[Start of section]

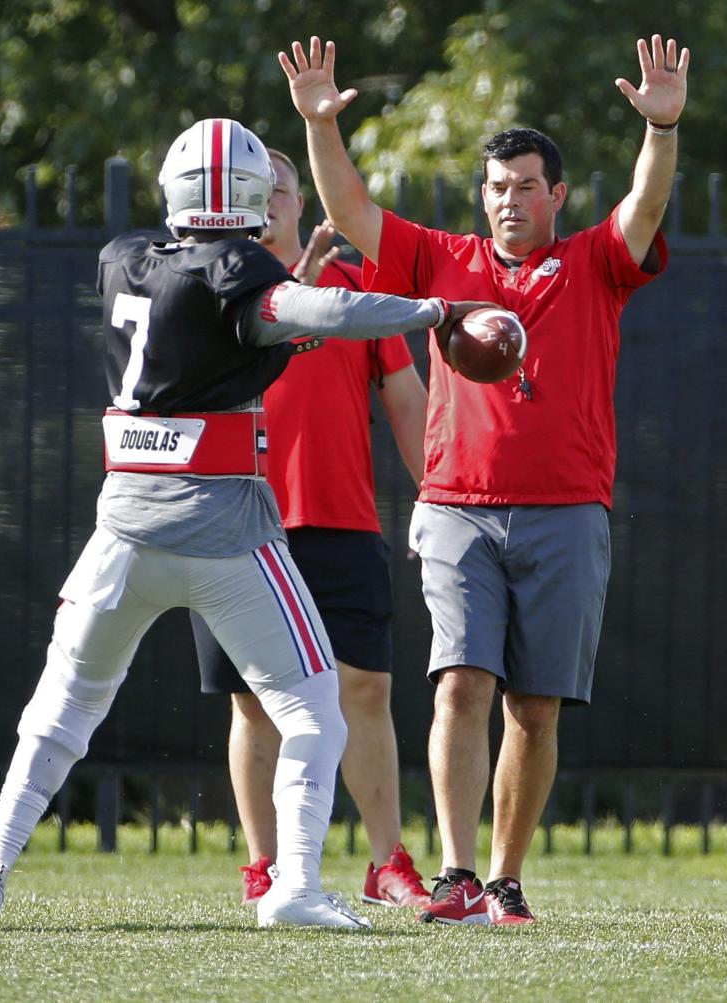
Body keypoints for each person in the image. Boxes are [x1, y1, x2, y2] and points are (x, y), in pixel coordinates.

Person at [0, 117, 490, 929]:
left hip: (122, 533)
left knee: (62, 708)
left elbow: (220, 337)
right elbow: (307, 312)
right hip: (224, 532)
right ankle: (291, 886)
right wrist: (433, 309)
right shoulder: (242, 268)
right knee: (313, 708)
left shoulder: (122, 258)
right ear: (256, 196)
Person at [279, 34, 689, 924]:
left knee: (536, 707)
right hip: (459, 508)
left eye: (528, 186)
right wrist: (320, 125)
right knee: (461, 682)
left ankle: (505, 877)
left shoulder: (592, 262)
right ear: (484, 197)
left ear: (557, 195)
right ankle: (456, 874)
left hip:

[End of section]

> **To do**
Nothing but the lines from the line with "right wrist: (320, 125)" to the last line of the listing above should appear; please retype them exactly, both ends included.

> **Response to the task**
right wrist: (320, 125)
right knee: (461, 682)
left ankle: (505, 877)
left shoulder: (592, 262)
right ear: (484, 197)
left ear: (557, 195)
right ankle: (456, 874)
left hip:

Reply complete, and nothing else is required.